C. Kai Medina-Martinez, director of the U’s LGBT Resource Center, is conducting research on the experience of transgender faculty and staff at higher education institutions.
“Essentially, there is nothing that exists in research concerning faculty and staff,” Medina-Martinez said in respect to transgender studies. “More research in higher education is based on the experience of LGBT students.”
Medina-Martinez is performing this research as part of their graduate work for their Ph.D. program. The research is a multiple case study examining how faculty and staff in their respective institutions experience their specific transition from birth assignment to new gender.
“I’m not looking at the obstacles these people face but rather their experience,” Medina-Martinez said.
The aim of the study will hopefully be applied to help universities better accommodate similar situations as they arise. After reaching out to other LGBT Resource Centers across the nation, and through networking at conventions, Medina-Martinez found three transgender faculty members at other institutions willing to be involved in the study.
The research explores the process of changing one’s name, with colleagues, students and other staff, but also in internal information systems and making names and pronouns consistent between various systems.
“The pronoun that they request to go by is not always honored, not intentionally,” Medina-Martinez said. “We sometimes get certain tapes in our minds that are difficult to change. [This study] is about how they navigate that.”
Medina-Martinez has not found a university with guidelines of how to proceed and who to go to in order to disclose situational information. Part of the experience of the people involved in this study, they said, is recording how they found someone who they could trust — whether they are their supervisor, department chair, human resources representative or someone else in a position of authority who could help guide the person.
Another goal of the study is to provide direction on how to improve public spaces and create an atmosphere on campuses that is more accommodating for transgender people.

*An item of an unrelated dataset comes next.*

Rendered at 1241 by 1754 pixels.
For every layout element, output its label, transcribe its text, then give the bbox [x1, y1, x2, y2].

One particular experience Medina-Martinez related from the study is that of transgender people and public spaces, such as restrooms. Some of the participants in the study, on the trans-masculine spectrum, disclosed a fear of running into male colleagues in bathrooms and causing discomfort for them.
They believes this a great opportunity to recruit more people from diverse backgrounds on a spectrum that not only embraces race, ethnicity and religion, but also sexual orientation and gender expression.

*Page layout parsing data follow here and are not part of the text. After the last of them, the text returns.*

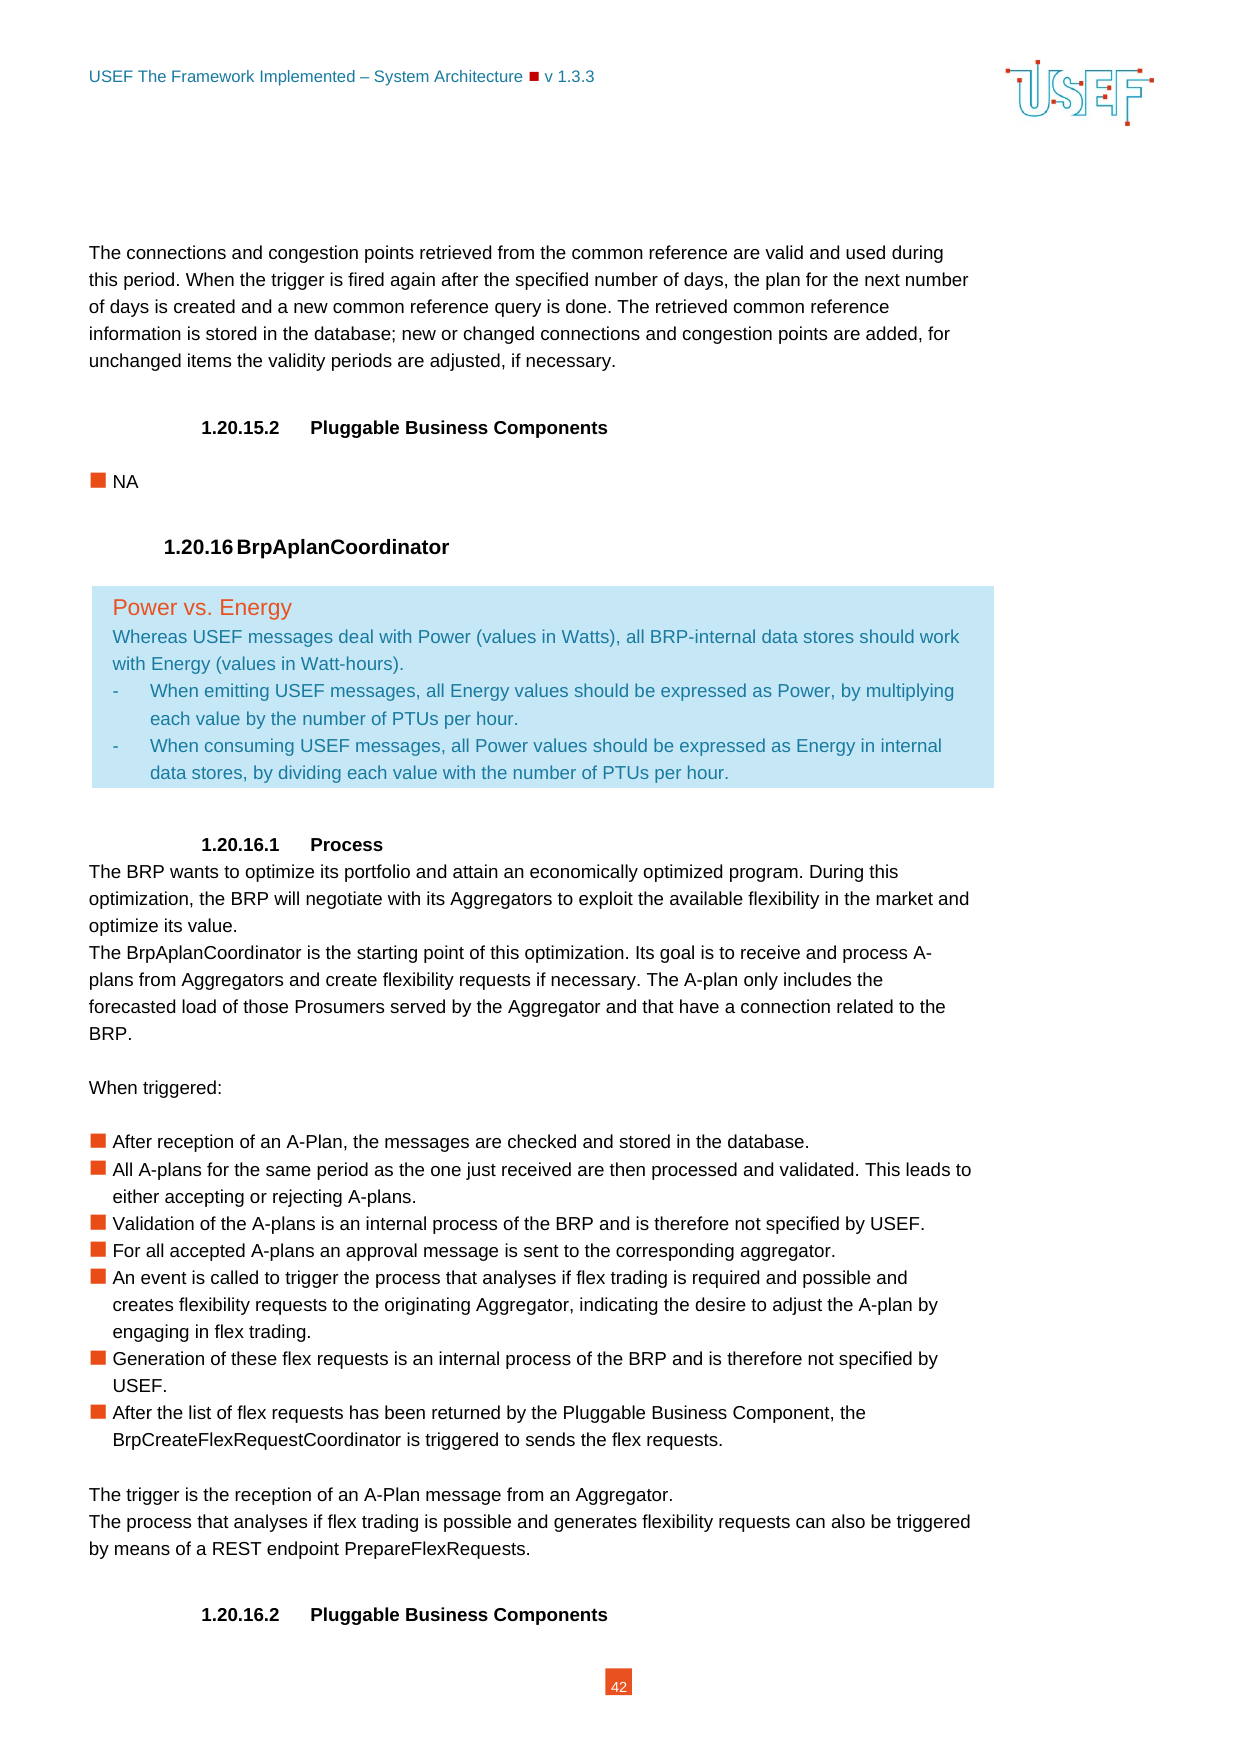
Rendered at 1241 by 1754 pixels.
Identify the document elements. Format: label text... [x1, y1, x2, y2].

list When consuming USEF messages, all Power values should be expressed as Energy in internal data stores, by dividing each value with the number of PTUs per hour. [96, 724, 991, 785]
text The process that analyses if flex trading is possible and generates flexibility requests can also be triggered by means of a REST endpoint PrepareFlexRequests. [89, 1505, 974, 1559]
list Validation of the A-plans is an internal process of the BRP and is therefore not specified by USEF. [89, 1207, 974, 1234]
picture [89, 1403, 107, 1420]
text The trigger is the reception of an A-Plan message from an Aggregator. [89, 1478, 974, 1505]
picture [1004, 59, 1155, 127]
picture [89, 1267, 107, 1285]
text The BrpAplanCoordinator is the starting point of this optimization. Its goal is to receive and process A-plans from Aggregators and create flexibility requests if necessary. The A-plan only includes the forecasted load of those Prosumers served by the Aggregator and that have a connection related to the BRP. [89, 936, 974, 1044]
list All A-plans for the same period as the one just received are then processed and validated. This leads to either accepting or rejecting A-plans. [89, 1153, 974, 1207]
picture [89, 1213, 107, 1231]
list For all accepted A-plans an approval message is sent to the corresponding aggregator. [89, 1234, 974, 1261]
list After the list of flex requests has been returned by the Pluggable Business Component, the BrpCreateFlexRequestCoordinator is triggered to sends the flex requests. [89, 1397, 974, 1451]
text The BRP wants to optimize its portfolio and attain an economically optimized program. During this optimization, the BRP will negotiate with its Aggregators to exploit the available flexibility in the market and optimize its value. [89, 855, 974, 936]
picture [89, 1349, 107, 1366]
subtitle Pluggable Business Components [201, 411, 974, 438]
list NA [89, 465, 974, 492]
list After reception of an A-Plan, the messages are checked and stored in the database. [89, 1126, 974, 1153]
list When emitting USEF messages, all Energy values should be expressed as Power, by multiplying each value by the number of PTUs per hour. [96, 669, 991, 724]
list An event is called to trigger the process that analyses if flex trading is required and possible and creates flexibility requests to the originating Aggregator, indicating the desire to adjust the A-plan by engaging in flex trading. [89, 1261, 974, 1342]
picture [89, 1132, 107, 1149]
text The connections and congestion points retrieved from the common reference are valid and used during this period. When the trigger is fired again after the specified number of days, the plan for the next number of days is created and a new common reference query is done. The retrieved common reference information is stored in the database; new or changed connections and congestion points are added, for unchanged items the validity periods are adjusted, if necessary. [89, 236, 974, 372]
subtitle Process [201, 828, 974, 855]
subtitle Power vs. Energy [96, 589, 991, 615]
picture [89, 1240, 107, 1258]
picture [89, 471, 107, 489]
list Generation of these flex requests is an internal process of the BRP and is therefore not specified by USEF. [89, 1342, 974, 1397]
picture [89, 1159, 107, 1176]
subtitle BrpAplanCoordinator [164, 532, 974, 559]
subtitle Pluggable Business Components [201, 1599, 974, 1626]
text Whereas USEF messages deal with Power (values in Watts), all BRP-internal data stores should work with Energy (values in Watt-hours). [96, 615, 991, 669]
text When triggered: [89, 1072, 974, 1099]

“We have more students, at least on this campus, that are coming out as transgender,” Medina-Martinez said. “We don’t have faculty and staff doing the same, but this is about how to make it so that they can do so in a smooth manner.”
Markel Martinez, a senior in health promotion and education, said increasing diversity on campus is a benefit for the whole institution.
Martinez said, “It’s only going to add to the education and experiences if students are exposed to different ways of thinking.”